Since school will start soon for Cash and I realize it's the first time he's really going to be out of my control and dealing with lots of new people, school pick-ups, etc., I decided we had better do a family home evening lesson on stranger danger. I had thought about it for a while and how I really hated to do it. Cash doesn't yet really know there are bad people in the world. It was breaking my heart just thinking about telling him. Plus he's finally gotten out of his shell enough to say hi to people as we pass - frequently as, "Hi, man!" and then promptly turns to proudly yell to me that he just said hi to that man. I love it. But he doesn't have a lot of fears yet - probably because he's the oldest child and lives a fairly sheltered life. So I was really torn that I didn't want to put ideas in his head to worry him, but I knew it would be important because he just doesn't know. I can't even get him to pretend something that's not true to his brothers - like when they're going to take a nap and he's saying how he's going to stay awake and I try to get him to not say that to them and act like it's naptime - he's totally bewildered because he doesn't even understand lying.
So we had our stranger danger lesson. And the poor kid was in tears by the end.

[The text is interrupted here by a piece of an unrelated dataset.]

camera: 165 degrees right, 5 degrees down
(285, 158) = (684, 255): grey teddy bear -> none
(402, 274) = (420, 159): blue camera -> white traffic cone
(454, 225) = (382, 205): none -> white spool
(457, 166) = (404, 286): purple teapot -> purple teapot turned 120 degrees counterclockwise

We went over the idea of strangers after looking at pictures of family and friends and then random people - mostly celebrities from trash magazines since that's all I had (although, shoot, I'd probably get into a car if David Beckham was motioning to me....) Anyway, then we started talking about different scenarios. I mean, I know it was necessary because during the first few we would have a stranger asking him to come over to his car to help him with something he was like, "Sure!" So then we did some scenarios where he and I would be walking into a store and Ryan, playing a stranger, would motion to him and then try to lead him away by the hand. It was upsetting to him. But I wanted to get one more point across that if someone took him away he should yell as loud as he could, so we did it again and Ryan tried to carry him off and Cash was just bawling and bawling about how he didn't want people to take him away from us and he didn't want to lose mommy, and on and on. It was so sad! I know it was good that he got the point, but man, why does the world have to be the way it is?? Why can't my poor little boy just go on being innocent? I think we were all a little traumatized by it.

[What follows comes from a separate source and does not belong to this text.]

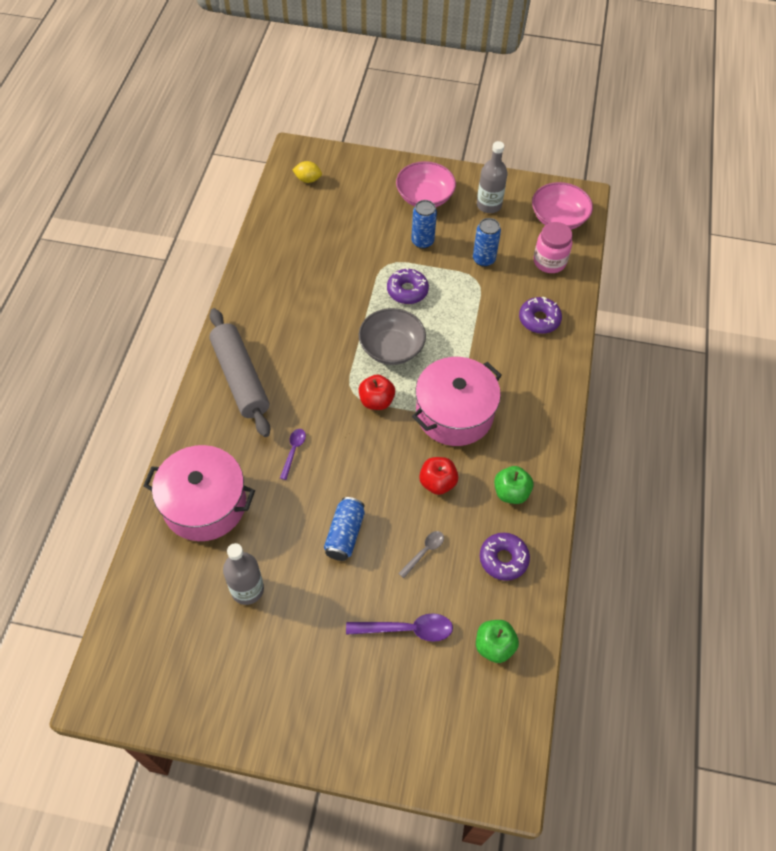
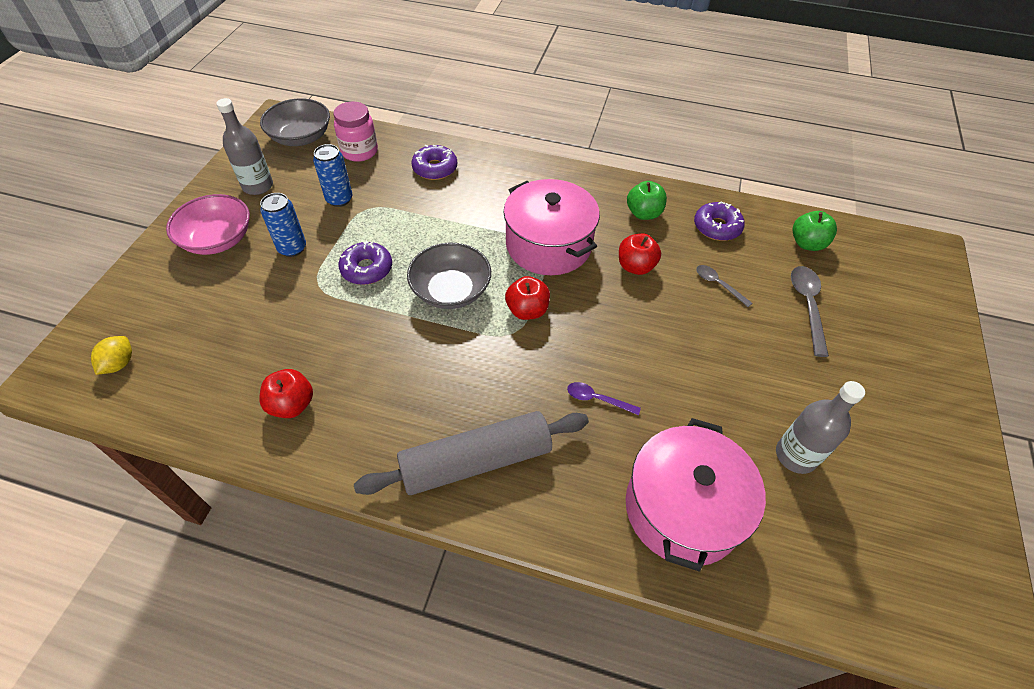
camera: 85 degrees left, 5 degrees down
(281, 272) = (292, 405): none -> red apple
(345, 534) = (707, 352): blue can -> none
(407, 629) = (807, 306): purple spoon -> grey spoon
(558, 218) = (301, 137): pink bowl -> grey bowl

Anyhow, in other news, today was the first of a long 5 days without Ryan while he is at a conference in Dallas. It involved me trying to do more outings than normal with the kids, a bevy of meltdowns by everyone, including me, and having to take all my kids late at night to the church with me that resulted in both a pee accident and a diarrhea accident that I had to clean up at the church. Man is it going to be a long week or what.